= Andrew Waterman (poet) =

English poet (1940–2022)

Andrew Waterman (1940–2022) was an English poet.

==Biography==
Born in London, Waterman grew up in Woodside and Croydon, and at the age of eleven won a scholarship to the Trinity School of John Whitgift. He left before sitting his A levels, and after six years of clerical and manual jobs in London and Jersey began studying English at the University of Leicester as a mature student, graduating in 1966. With the help of poet G. S. Fraser, Waterman was then awarded funding to conduct postgraduate research at Worcester College, Oxford, although he stayed there only briefly and did not graduate. From 1968 to 1997, he lectured in English Literature at the University of Ulster, Coleraine, and in 1998 retired to Norfolk. In "Ulsterectomy", Waterman commented on how writers who happened to have been born in Northern Ireland are claimed for that nationality, ignoring their other cultural influences. He received a Cholmondeley Award for poets. From 1990, he was registered blind, though in practice was partially sighted. His son is the poet Rory Waterman.

==Books==
Poetry
- Living Room (Marvell Press, 1974)
- From the Other Country (Carcanet Press, 1977)
- Over the Wall (Carcanet, 1980)
- The Poetry of Chess (ed.) (Anvil Press Poetry, 1981)
- Out for the Elements (Carcanet, 1981)
- Selected Poems (Carcanet, 1986)
- In the Planetarium (Carcanet, 1990)
- The End of the Pier Show (Carcanet, 1995)
- Collected Poems (Carcanet, 2000)
- The Captain's Swallow (Carcanet, 2007)
- By the River Wensum (Shoestring Press, 2014)
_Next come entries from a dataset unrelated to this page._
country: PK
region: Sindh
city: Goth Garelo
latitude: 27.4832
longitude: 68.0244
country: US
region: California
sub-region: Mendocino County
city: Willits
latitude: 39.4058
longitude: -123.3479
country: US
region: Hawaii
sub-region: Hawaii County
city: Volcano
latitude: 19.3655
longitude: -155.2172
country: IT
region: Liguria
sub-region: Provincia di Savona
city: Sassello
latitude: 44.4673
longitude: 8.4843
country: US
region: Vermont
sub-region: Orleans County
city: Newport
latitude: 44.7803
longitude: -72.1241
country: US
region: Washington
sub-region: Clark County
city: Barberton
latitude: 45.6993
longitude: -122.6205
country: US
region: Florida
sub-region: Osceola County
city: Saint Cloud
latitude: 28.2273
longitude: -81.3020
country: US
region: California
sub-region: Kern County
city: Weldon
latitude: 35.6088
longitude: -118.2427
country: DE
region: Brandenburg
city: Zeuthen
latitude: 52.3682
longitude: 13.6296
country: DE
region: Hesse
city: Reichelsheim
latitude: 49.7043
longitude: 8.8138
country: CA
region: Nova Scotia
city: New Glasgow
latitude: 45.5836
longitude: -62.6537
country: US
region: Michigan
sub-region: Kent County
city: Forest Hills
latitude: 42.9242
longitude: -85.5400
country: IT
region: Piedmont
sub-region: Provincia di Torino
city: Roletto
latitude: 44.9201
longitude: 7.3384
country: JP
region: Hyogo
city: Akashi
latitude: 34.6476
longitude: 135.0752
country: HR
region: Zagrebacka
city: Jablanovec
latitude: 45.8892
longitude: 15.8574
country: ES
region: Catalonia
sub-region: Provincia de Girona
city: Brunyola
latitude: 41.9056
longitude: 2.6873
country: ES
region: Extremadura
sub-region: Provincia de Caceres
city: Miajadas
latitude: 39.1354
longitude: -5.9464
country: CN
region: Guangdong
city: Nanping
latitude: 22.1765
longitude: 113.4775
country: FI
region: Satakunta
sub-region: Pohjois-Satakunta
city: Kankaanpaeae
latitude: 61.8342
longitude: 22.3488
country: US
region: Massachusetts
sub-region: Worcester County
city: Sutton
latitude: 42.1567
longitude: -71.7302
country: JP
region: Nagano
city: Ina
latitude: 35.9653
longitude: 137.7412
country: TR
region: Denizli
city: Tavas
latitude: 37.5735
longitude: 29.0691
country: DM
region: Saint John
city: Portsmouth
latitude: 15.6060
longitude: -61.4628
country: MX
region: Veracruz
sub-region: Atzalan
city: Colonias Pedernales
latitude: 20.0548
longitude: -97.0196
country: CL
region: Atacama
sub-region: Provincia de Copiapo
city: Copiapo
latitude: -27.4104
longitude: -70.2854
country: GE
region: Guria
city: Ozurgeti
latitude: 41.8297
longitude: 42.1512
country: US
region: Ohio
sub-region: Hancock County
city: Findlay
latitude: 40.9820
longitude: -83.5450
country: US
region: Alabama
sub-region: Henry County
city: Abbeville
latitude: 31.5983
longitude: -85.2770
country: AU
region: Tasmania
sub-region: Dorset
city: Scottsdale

Anthologies including Andrew Waterman
- The Wearing of the Black, ed. Padraic Fiacc (Blackstaff Press, 1974)
- Modern Poets Five, ed. Jim Hunter (Faber and Faber, 1981)
- Some Contemporary Poets of Britain and Ireland, ed. Michael Schmidt (Carcanet, 1983)
- Poems in Focus, ed. Christopher Martin (Oxford University Press, 1985)
- The London Magazine 1961–1985, a selection from 25 years of the magazine, ed. Alan Ross (Chatto & Windus, 1986)
- Post-War British Poets, ed. Dannie Abse (Hutchinson 1989)
- Elected Friends: Poems for and about Edward Thomas, ed. Anne Harvey (Enitharmon Press, 1991)
- A Rage for Order: Poetry of the Northern Ireland Troubles, ed. Frank Ormsby (Blackstaff Press, 1992)
- Earth Songs: An Anthology of Contemporary Eco-Poetry, ed. Peter Abbs (Green Books/Resurgence, 2002)

Waterman has also written a considerable amount of critical prose.